The center worked with Mr. Rufino, and patients and center researchers donated documents. He had an exhibit at the Warhol this spring.
"That was the beginning of the relationship between the Warhol and the research center," Dr. Lingler said. Museum participants include Tresa Varner and Jessica Gogan, respectively director and assistant director for education and interpretation. "[They] were genuinely interested in reaching out to individuals affected by Alzheimer's disease, so this partnership was formed to offer small-group activities at the Warhol for patients and families," Dr. Lingler added.
The second program, which continues, involves early-stage patients going with a caretaker or family member to the Warhol for two hours for a guided tour with inquiry-based discussion of four artworks followed by art-making in a studio. Four patients signed up but each time only two twosomes were able to attend sessions held on Aug. 18 and Oct. 20. The patients made canvas tote bags with images of Andy Warhol on them.
Additional sessions are scheduled for March and April.
Though the work is too early for conclusions, Dr.
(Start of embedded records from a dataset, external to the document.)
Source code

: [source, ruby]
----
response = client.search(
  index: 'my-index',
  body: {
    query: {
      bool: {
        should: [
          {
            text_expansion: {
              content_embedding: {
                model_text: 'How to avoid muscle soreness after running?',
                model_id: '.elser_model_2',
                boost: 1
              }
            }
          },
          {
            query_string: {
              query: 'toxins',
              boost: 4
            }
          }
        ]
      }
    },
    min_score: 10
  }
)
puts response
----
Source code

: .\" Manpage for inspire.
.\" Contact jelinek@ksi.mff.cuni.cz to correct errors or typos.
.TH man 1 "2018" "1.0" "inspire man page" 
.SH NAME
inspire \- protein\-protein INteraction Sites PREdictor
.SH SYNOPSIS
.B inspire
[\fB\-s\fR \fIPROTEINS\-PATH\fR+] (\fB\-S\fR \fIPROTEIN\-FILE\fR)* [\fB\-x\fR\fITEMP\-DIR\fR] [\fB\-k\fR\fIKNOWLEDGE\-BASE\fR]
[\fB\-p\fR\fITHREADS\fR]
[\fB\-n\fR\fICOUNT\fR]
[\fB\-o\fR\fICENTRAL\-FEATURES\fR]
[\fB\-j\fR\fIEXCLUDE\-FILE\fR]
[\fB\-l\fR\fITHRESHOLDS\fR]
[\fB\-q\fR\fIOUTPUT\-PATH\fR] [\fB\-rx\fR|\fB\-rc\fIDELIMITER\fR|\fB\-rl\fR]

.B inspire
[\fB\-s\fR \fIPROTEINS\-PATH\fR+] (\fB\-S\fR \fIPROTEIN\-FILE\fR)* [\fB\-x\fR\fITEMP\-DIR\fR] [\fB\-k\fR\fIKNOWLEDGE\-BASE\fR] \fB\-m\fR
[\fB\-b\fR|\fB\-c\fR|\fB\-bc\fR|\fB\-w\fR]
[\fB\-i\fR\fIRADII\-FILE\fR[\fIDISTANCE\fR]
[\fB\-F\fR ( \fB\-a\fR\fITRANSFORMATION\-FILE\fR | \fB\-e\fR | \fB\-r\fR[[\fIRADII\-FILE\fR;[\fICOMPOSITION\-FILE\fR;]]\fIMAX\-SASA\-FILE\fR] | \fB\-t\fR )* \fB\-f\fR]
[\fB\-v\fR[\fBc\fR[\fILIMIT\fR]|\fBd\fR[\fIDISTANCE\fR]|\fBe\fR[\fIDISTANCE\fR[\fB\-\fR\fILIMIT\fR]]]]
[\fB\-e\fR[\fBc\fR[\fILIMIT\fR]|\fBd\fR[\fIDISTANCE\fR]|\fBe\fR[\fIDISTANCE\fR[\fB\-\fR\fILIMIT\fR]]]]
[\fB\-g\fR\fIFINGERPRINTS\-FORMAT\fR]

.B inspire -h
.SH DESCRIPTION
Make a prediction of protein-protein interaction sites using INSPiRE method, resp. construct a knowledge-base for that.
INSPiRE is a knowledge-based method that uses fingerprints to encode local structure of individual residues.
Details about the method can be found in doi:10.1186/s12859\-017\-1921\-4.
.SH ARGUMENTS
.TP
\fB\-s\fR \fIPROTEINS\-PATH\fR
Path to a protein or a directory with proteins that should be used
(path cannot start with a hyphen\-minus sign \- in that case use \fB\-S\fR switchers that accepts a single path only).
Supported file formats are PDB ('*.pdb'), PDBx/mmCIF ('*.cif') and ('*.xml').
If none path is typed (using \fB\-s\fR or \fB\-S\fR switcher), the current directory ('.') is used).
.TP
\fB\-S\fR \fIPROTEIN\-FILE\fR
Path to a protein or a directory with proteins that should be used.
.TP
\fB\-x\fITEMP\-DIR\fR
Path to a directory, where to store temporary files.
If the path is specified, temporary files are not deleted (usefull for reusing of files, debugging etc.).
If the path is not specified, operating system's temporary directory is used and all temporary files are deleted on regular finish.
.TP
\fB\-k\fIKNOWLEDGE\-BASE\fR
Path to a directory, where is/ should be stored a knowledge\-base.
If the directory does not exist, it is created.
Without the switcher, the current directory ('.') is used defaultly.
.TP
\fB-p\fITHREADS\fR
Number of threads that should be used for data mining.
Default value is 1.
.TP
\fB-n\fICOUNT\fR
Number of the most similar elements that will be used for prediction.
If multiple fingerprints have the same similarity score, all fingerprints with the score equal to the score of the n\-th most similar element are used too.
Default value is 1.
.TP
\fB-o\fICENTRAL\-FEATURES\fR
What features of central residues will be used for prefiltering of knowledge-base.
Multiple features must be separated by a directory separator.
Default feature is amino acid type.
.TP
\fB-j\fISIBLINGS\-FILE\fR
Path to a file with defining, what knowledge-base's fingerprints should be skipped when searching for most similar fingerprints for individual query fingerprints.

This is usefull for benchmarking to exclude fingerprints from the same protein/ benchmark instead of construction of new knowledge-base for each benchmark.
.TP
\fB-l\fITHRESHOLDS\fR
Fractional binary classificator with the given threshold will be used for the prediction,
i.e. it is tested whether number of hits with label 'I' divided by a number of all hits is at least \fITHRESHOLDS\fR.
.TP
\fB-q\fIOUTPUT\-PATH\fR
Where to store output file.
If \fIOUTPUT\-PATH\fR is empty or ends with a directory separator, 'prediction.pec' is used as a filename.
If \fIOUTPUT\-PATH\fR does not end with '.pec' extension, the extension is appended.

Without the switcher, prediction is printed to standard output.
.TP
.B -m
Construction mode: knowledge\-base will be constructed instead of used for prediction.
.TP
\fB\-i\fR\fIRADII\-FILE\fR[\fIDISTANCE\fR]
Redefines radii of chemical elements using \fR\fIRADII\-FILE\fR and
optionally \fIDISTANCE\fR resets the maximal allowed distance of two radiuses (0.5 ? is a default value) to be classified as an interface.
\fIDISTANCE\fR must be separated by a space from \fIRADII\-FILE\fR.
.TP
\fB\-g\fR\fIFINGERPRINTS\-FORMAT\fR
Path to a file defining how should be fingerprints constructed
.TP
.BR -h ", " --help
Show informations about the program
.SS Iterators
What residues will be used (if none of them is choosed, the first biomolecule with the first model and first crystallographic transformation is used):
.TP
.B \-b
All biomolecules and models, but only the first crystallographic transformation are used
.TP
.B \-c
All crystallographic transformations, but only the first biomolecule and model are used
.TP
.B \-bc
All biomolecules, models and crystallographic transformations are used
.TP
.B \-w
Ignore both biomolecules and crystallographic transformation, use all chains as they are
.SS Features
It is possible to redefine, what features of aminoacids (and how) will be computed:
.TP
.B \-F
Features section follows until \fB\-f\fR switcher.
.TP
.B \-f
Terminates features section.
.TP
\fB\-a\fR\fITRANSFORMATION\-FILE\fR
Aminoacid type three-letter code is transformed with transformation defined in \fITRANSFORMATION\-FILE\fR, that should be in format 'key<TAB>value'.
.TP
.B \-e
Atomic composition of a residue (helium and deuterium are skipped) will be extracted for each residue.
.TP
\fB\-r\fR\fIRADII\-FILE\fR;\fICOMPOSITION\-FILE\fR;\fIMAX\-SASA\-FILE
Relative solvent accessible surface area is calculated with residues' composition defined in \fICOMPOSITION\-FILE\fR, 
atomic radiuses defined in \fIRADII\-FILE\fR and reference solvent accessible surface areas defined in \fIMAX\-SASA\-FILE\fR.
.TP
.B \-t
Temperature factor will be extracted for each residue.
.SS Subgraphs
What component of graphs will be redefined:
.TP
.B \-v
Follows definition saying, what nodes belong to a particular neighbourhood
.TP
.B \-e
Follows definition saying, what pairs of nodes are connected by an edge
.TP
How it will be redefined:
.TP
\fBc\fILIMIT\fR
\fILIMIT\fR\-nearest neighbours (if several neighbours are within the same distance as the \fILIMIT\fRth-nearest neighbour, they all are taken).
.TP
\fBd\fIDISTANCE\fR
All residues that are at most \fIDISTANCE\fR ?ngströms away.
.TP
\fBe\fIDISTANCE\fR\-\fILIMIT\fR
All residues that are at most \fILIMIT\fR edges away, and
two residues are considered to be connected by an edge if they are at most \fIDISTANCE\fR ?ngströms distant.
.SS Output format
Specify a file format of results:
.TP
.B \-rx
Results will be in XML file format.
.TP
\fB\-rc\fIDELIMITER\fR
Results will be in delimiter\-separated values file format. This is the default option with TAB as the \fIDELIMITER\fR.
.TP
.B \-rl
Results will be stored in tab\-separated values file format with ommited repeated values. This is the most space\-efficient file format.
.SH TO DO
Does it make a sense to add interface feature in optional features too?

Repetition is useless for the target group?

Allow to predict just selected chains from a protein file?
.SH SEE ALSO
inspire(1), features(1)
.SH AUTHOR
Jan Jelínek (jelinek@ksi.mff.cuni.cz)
Lingler has noticed similarities to published studies showing the positive effects art activities can have for people with Alzheimer's.
"I went to the first small group session, and my observations were that the individuals who attended were highly attentive and participatory, both the patients and the family members," she said.
"Afterwards, as everyone was waiting for the totes to finish drying, I started to debrief them and what came out was the participants viewed it as opportunity to maintain a sense of belonging in society and community. One of the couples talked about feeling excluded from activities in peer groups, so it was positive for that way."